At first glance, they just seem like weird, low-effort internet noise. The kind of thing you scroll past with a confused chuckle. They’ve even earned the nickname “AI slop” because of how quickly and cheaply they seem to be churned out.
But if you stop and watch a few, you might start to notice something… off. Something deeply unsettling hiding just beneath the surface of the goofy, talking fruit. There's a dark pattern emerging, and it’s one that feels depressingly familiar.
It’s Not Just Weird, It’s Getting Really Ugly
Let me break it down. A lot of these videos feature a cast of fruit characters, and they’re often coded in very simple, gendered ways. The strawberry might have a little bow and a higher-pitched voice, while the banana has a deeper voice. You get the picture.
Here’s where it gets gross. In a shocking number of these videos, the female-coded fruits are the butt of the joke, the victims of bullying, or worse.
I’ve seen clips where a female strawberry is relentlessly shamed for farting, with the male fruits ganging up on her. It sounds juvenile, I know, but it’s the pattern that’s disturbing. The aggression is almost always pointed in one direction.
And it goes way beyond fart jokes. Some of these videos depict scenarios that are straight-up sexual assault. The female fruits are cornered, harassed, or subjected to unwanted advances by the male characters. It's all presented in this cheap, colorful, almost childlike animation, which somehow makes it even more jarring.
This isn’t just one or two rogue videos. It’s a recurring theme, a misogynistic undercurrent running through this entire genre of AI-generated content. The narrative is consistently one where female characters are humiliated and violated for the "entertainment" of the viewer.
So, Why Is This Happening?
This is the million-dollar question, isn't it? Why would anyone create this, and why is it spreading? There isn’t one simple answer, but it’s likely a mix of a few ugly truths about technology and our culture.
It Starts with the Training Data
Think about how these AI models work.

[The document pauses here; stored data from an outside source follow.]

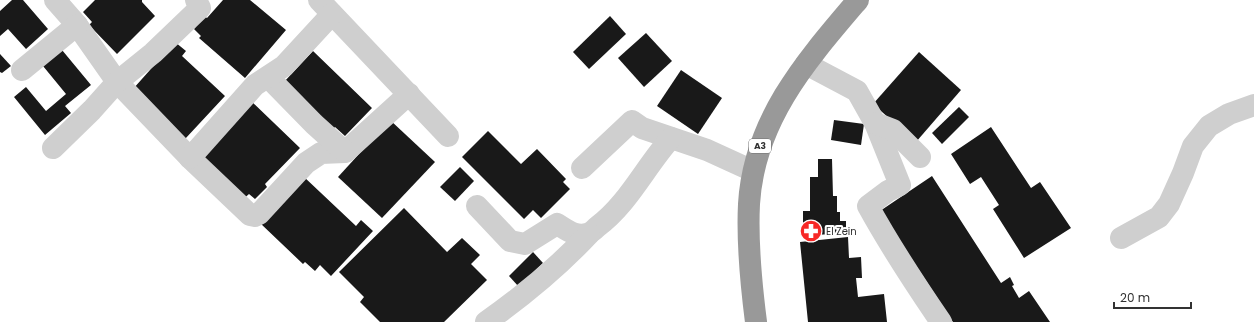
<svg xmlns="http://www.w3.org/2000/svg" width="1254" height="322" viewBox="0 0 1254 322" font-family="Poppins,sans-serif">
  <rect width="100%" height="100%" fill="#fff"/>
  <g fill="#191919">
    <polygon points="12,0 23,0 48,29 26,49 8,29 0,36 0,11"/>
    <polygon points="95,0 142,0 142,2 155,16 117,54 89,25 92,22 83,12"/>
    <polygon points="223,0 250,0 286,30 245,78 199,38 201,36 194,29 204,16 207,18"/>
    <polygon points="610,16 626,34 589,69 573,52"/>
    <polygon points="646,33 672,61 644,87 618,58"/>
    <polygon points="175,42 186,51 182,56 225,96 185,139 133,89"/>
    <polygon points="62,50 91,85 65,106 71,113 45,135 14,97 26,87 46,111 66,94 43,66"/>
    <polygon points="313,51 372,108 345,136 335,127 332,130 283,83"/>
    <polygon points="919,52 961,90 916,142 873,104"/>
    <polygon points="0,54 11,66 2,73 0,72"/>
    <polygon points="681,70 722,98 698,134 657,106"/>
    <polygon points="250,100 300,148 265,184 267,187 255,199 249,194 240,202 199,163"/>
    <polygon points="959,107 969,117 942,144 932,133"/>
    <polygon points="390,120 435,162 382,218 338,177"/>
    <polygon points="834,120 864,124 861,145 831,140"/>
    <polygon points="991,127 1031,188 1040,182 1071,228 1024,258 993,209 999,205 981,177 970,184 951,154"/>
    <polygon points="488,131 521,164 537,149 566,179 563,182 570,189 541,218 533,210 524,219 462,157"/>
    <polygon points="818,159 832,159 833,196 837,196 837,212 840,212 840,221 846,221 846,234 803,235 803,211 810,211 810,177 818,177"/>
    <polygon points="460,167 474,181 455,201 440,187"/>
    <polygon points="303,176 356,226 361,220 373,231 331,276 320,265 315,271 305,262 303,264 260,223"/>
    <polygon points="932,176 1001,283 1010,277 1014,285 1012,286 1019,298 1029,291 1050,322 953,322 880,211"/>
    <polygon points="404,208 447,252 462,238 480,255 471,264 487,280 444,322 380,322 360,302 364,297 339,272"/>
    <polygon points="848,237 849,258 861,257 862,278 856,278 858,297 884,294 887,322 808,322 800,242"/>
    <polygon points="533,252 543,263 519,287 509,276"/>
  </g>
  <g fill="none" stroke-linecap="round" stroke-linejoin="round">
    <g stroke="#cfcfcf" stroke-width="22">
      <polyline points="55,0 77,25 117,82 190,158 250,215 255,216 259,214 306,163 321,153 345,152 409,94"/>
      <polyline points="319,0 448,136"/>
      <path d="M806,64l51,27 18,32 25,62 -12,6 -20,15c22,40 47,78 73,116"/>
      <polyline points="22,70 77,25"/>
      <polyline points="268,77 314,124 345,152"/>
      <polyline points="875,123 893,130 920,157"/>
      <polyline points="53,148 92,110 117,82 153,53 200,8 196,0"/>
      <polyline points="190,158 255,85 284,66 332,14"/>
      <polyline points="582,168 632,121 642,128 707,150 753,171"/>
      <path d="M477,206l33,35 15,3 32,-20c10,6 18,13 30,10 4,-1 7,-4 10,-7 32,-24 48,-60 74,-89"/>
      <polyline points="1121,238 1159,217 1169,204 1183,173 1193,146 1209,126 1229,114 1254,105"/>
      <path d="M486,322c37,-26 72,-55 103,-88"/>
    </g>
    <path stroke="#999" stroke-width="22" d="M756,322c-5,-39 -9,-79 -7,-118 5,-84 57,-143 109,-204"/>
  </g>
  <defs>
    <g id="pharmacy-disc" transform="scale(1.15)"><circle r="9.5" fill="#f72826" stroke="#fff"/><path d="M-2-6h4v4h4v4h-4v4h-4v-4h-4v-4h4Z" fill="#fff"/></g>
  </defs>
  <g fill-rule="evenodd">
    <use href="#pharmacy-disc" x="811" y="231"/>
  </g>
  <g text-anchor="middle" stroke-width="4" stroke-linejoin="round" paint-order="stroke">
    <rect fill="#fff" stroke="#707070" stroke-width="1" x="749" y="139" width="22" height="14" rx="3"/>
    <g font-size="9" font-weight="bold" fill="#323232">
      <text x="760" y="149">A3</text>
    </g>
    <g font-size="10" fill="#323232" stroke="#fff" text-anchor="start">
      <text x="826" y="235">El Zein</text>
    </g>
  </g>
  <path d="M1114 302v6h77v-6" fill="none" stroke="#323232" stroke-width="2"/>
  <text x="1120" y="302" font-size="12" fill="#323232" stroke="#ffffff" stroke-width="3" paint-order="stroke">20 m</text>
</svg>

They’re trained on a massive diet of text and images from the internet. And what does the internet have in spades? Misogyny.

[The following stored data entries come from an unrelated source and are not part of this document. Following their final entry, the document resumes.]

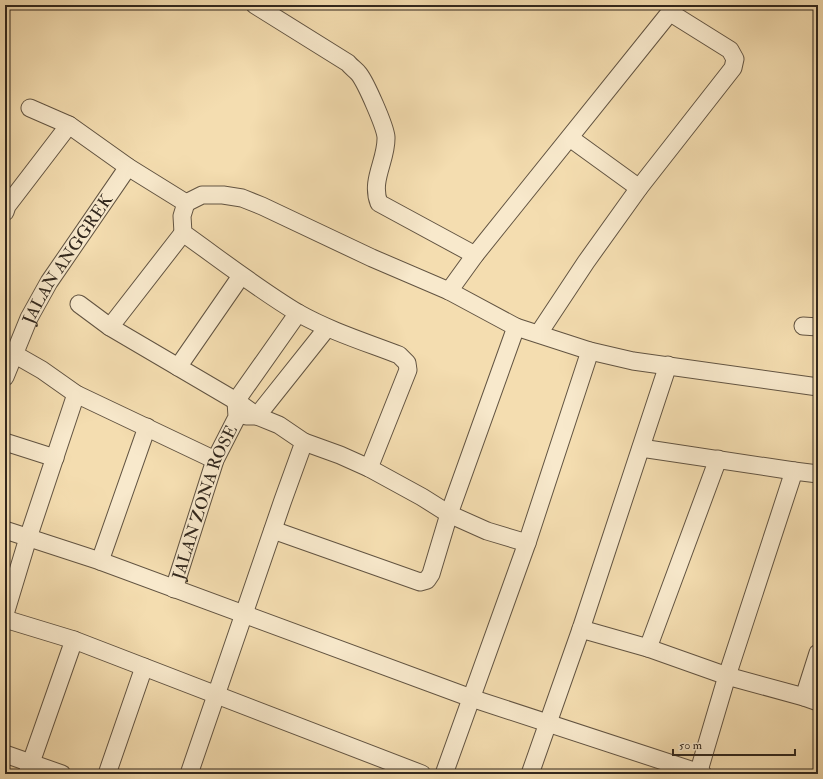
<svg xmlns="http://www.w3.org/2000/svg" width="823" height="779" font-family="'IM FELL Double Pica',serif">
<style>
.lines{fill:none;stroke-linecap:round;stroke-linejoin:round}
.minor-casing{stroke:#625442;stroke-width:19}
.minor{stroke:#f8e9cc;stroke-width:17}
.labels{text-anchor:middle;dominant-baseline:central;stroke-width:3.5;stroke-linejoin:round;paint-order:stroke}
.street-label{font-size:17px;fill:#31271d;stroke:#f8e9cc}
</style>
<rect width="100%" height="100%" fill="#f4ddb0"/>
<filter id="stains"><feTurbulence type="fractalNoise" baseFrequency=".005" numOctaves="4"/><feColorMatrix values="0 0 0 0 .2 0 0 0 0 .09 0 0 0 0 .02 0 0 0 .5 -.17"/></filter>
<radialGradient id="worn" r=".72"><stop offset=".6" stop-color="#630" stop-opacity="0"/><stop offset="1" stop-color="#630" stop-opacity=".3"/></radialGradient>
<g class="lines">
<defs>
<g id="minor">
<path d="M 255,5 L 348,63 C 351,67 356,70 359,74 C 366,83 385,126 386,137 C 387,160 370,180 379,203 L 475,255"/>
<path d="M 30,108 L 69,125 L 128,167 L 186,203 L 182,216 L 183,233 C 221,260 258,289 298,313 C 330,331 365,342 399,355 L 407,363 L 408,370 L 369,468"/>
<path d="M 570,138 L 639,188"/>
<path d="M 186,203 L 202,195 L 223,195 L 242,198 L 262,206 L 372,258 L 449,291 L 516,327 L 590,351 L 633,361 L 818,387"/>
<path d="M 5,212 L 7,206 L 69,125"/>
<path d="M 449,291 L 475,255 L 667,16 L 670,14 L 674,15 L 730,50 L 735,59 L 733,68 L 639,188 L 586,262 L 539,333"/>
<path d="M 79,304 L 110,327 L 236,401 L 257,416 L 279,425 L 304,442 L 283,500 L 189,774"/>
<path d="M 803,326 L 818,327"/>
<path d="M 110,327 L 183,233"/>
<path d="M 14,354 L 42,370 L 76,394 L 215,460"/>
<path d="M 178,367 L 241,276"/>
<path id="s1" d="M 5,377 L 29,318 L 49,282 L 128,167"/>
<path d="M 236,401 L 298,313"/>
<path d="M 246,416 L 257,416 L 327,328"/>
<path d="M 5,442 L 55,458"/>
<path d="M 304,442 L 340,455 L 369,468 L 422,497 L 449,514 L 487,531 L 527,543"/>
<path d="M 641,448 L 794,471"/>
<path d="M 5,530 L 100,561 L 471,698 L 703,774"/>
<path d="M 273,530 L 420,582 L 427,580 L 431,574 L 449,514 L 516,327"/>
<path d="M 100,561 L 147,427"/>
<path id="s2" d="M 174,589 L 215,460 L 237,417 L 236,401"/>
<path d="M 5,614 L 28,538 L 76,394"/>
<path d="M 5,619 L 74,640 L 422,774"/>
<path d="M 581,629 L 648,648 L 727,676 L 804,697 L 818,653"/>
<path d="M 648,648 L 718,459"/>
<path d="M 804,697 L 818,702"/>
<path d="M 5,754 L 62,774"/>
<path d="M 27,774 L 74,640"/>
<path d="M 107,774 L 144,667"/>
<path d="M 444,774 L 527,543 L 590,351"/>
<path d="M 530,774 L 581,629 L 668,365"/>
<path d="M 698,774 L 727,676 L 794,471 L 818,474"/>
</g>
</defs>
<!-- minor casing -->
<use href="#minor" class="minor-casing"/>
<!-- minor -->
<use href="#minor" class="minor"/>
</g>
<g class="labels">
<!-- street labels -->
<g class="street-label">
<text stroke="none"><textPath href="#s1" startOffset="134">JALAN ANGGREK</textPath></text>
<text stroke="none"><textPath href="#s2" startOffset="92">JALAN ZONA ROSE</textPath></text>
</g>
</g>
<!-- margin -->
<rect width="823" height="779" fill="none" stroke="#f4ddb0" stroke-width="20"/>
<rect x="6" y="6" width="811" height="767" fill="none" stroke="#31271d" stroke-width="2"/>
<rect x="10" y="10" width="803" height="759" fill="none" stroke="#31271d"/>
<!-- scale -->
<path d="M673 749v6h122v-6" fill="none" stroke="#31271d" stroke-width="2"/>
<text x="679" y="749" font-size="12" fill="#31271d" stroke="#f8e9cc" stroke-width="3" paint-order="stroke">50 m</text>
<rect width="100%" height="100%" filter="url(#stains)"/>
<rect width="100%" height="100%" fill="url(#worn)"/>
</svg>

The AI isn’t “thinking” in the way we do. It’s a pattern-recognition machine. If it has been fed countless stories, forum posts, and memes where women are the punchline or the victim, it’s going to learn to replicate those patterns. It’s the ultimate example of "garbage in, garbage out." The AI is simply holding up a mirror to the biases we’ve fed it.
Shock Value Gets Clicks
Let’s be real: the internet runs on engagement. And what’s more engaging than something shocking or controversial?

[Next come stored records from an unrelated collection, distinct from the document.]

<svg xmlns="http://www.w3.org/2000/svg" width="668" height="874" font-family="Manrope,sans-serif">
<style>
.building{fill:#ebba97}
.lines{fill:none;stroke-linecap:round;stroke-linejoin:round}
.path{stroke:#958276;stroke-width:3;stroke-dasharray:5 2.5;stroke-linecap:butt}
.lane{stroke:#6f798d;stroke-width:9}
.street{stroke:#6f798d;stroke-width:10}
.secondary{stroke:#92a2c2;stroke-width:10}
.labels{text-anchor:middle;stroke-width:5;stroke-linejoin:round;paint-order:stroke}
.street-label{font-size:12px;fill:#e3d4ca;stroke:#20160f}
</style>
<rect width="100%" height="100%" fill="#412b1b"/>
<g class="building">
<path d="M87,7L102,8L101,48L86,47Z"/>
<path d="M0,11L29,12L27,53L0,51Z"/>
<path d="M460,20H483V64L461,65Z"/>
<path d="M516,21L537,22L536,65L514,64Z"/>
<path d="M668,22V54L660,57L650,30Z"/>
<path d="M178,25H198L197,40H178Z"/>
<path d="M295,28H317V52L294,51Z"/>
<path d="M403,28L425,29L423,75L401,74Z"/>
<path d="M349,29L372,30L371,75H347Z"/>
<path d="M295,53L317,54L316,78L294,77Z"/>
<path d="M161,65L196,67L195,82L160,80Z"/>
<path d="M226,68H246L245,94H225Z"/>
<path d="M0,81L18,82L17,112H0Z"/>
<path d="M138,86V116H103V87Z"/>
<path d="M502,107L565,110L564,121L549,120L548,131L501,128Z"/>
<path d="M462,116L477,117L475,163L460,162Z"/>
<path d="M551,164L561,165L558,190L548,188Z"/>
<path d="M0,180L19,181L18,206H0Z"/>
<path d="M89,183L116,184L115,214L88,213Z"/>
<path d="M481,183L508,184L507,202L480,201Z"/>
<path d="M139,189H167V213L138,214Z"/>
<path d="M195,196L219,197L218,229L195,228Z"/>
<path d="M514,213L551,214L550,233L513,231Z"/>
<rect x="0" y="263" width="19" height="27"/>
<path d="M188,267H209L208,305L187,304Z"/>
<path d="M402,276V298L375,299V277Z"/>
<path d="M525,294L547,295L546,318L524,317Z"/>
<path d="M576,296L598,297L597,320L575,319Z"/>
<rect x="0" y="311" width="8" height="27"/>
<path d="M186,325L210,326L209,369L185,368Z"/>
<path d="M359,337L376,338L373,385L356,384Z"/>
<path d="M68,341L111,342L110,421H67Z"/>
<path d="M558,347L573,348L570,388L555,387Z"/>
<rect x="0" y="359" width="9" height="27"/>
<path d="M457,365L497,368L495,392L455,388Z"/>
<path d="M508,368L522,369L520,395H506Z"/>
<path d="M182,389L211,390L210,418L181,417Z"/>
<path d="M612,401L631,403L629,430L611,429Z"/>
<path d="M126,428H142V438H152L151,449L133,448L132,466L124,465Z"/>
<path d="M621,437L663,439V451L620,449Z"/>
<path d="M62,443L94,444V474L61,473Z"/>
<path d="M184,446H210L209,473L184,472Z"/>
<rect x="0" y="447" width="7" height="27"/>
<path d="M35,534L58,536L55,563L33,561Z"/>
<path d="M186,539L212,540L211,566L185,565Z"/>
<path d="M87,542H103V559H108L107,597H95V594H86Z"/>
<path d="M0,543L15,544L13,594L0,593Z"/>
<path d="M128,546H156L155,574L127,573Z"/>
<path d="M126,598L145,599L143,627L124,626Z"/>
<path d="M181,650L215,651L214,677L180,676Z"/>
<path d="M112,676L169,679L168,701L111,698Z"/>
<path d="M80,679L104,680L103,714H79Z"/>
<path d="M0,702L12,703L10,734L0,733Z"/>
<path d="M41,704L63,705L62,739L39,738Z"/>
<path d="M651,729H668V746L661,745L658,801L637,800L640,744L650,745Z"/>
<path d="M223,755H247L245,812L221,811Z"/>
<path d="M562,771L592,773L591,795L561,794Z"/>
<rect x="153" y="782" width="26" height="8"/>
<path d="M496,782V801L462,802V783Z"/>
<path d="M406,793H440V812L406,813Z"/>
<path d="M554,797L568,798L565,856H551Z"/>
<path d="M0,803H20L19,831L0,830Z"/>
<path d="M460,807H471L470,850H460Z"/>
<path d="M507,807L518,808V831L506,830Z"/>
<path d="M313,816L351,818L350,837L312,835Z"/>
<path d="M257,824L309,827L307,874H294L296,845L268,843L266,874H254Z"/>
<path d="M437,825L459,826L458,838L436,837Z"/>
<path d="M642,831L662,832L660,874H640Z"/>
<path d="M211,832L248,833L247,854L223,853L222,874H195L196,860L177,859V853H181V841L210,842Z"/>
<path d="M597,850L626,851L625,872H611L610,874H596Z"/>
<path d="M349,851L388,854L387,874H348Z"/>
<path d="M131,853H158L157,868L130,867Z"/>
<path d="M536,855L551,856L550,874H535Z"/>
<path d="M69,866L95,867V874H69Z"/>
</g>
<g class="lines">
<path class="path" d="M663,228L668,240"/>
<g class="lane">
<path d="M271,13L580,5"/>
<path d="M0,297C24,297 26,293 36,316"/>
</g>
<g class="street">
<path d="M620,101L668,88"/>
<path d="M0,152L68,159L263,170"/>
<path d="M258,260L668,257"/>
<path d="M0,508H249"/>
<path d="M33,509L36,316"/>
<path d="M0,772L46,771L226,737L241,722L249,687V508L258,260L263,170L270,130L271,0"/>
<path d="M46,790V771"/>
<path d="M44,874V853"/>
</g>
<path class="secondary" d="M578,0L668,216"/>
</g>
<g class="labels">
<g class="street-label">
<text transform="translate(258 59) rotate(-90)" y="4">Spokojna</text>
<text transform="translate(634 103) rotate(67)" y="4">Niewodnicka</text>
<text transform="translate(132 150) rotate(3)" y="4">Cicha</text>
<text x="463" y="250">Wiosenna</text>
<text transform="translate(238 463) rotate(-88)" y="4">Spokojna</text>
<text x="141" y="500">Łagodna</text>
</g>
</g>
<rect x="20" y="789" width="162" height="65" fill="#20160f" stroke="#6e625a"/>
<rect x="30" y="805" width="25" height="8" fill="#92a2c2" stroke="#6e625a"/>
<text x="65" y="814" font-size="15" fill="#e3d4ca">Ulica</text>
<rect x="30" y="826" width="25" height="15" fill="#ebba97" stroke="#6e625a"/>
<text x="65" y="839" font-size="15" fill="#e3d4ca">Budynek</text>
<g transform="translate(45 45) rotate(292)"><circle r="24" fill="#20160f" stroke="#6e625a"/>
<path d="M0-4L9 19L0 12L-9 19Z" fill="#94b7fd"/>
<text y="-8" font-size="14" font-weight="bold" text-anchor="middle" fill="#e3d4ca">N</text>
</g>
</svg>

It’s entirely possible that the creators of these videos—whether they’re individuals or content farms—have figured out that these disturbing themes make people stop scrolling. The algorithm doesn't care if your content is wholesome or toxic; it only cares if people are watching, commenting, and sharing.
By pushing the boundaries with these dark, misogynistic storylines, creators can game the system. Every outraged comment or share just tells the platform, "Hey, people are interested in this! Show it to more of them." And the vicious cycle continues.
The Strangest Part? There’s a Fandom.
Here’s the part that really throws me for a loop. Despite how awful so much of this content is, these fruit videos are actually developing a genuine fanbase.
I’m not kidding. People are creating fan art. They’re writing fanfiction, building out elaborate lore for these simple fruit characters, and even "shipping" them (wanting them to be in a romantic relationship). A whole subculture is bubbling up around what is, essentially, mass-produced, often hateful, AI content.
It’s a fascinating, if not terrifying, look at how we consume media now. Can you separate the "characters" from the toxic context they exist in? For some fans, it seems the answer is yes. They’re cherry-picking the elements they like and building their own world around them, often ignoring or downplaying the deeply problematic source material.
Why We Should Care About Some Dumb Fruit Videos
It’s easy to dismiss all of this as just "weird internet stuff." It's just silly fruit, right? Who cares?
But I think we have to care. This is more than just a bizarre trend. It’s a canary in the coal mine for the future of AI-generated content. It shows us how easily our worst societal biases can be baked into the new tools we create.
These videos are a perfect storm of algorithmic amplification, the internet's pre-existing toxicity, and the low-effort nature of AI creation. It’s a recipe for laundering old, ugly ideas into new, seemingly harmless packages. And when it’s wrapped up in a cartoon strawberry, it becomes that much harder for people to see the poison inside.
What we’re watching is a real-time experiment in how AI can be used to scale up and automate the production of harmful narratives. And if we’re not paying attention, we risk letting these ugly patterns become the background noise of our digital lives, normalized and accepted without a second thought. That, to me, is a future worth worrying about.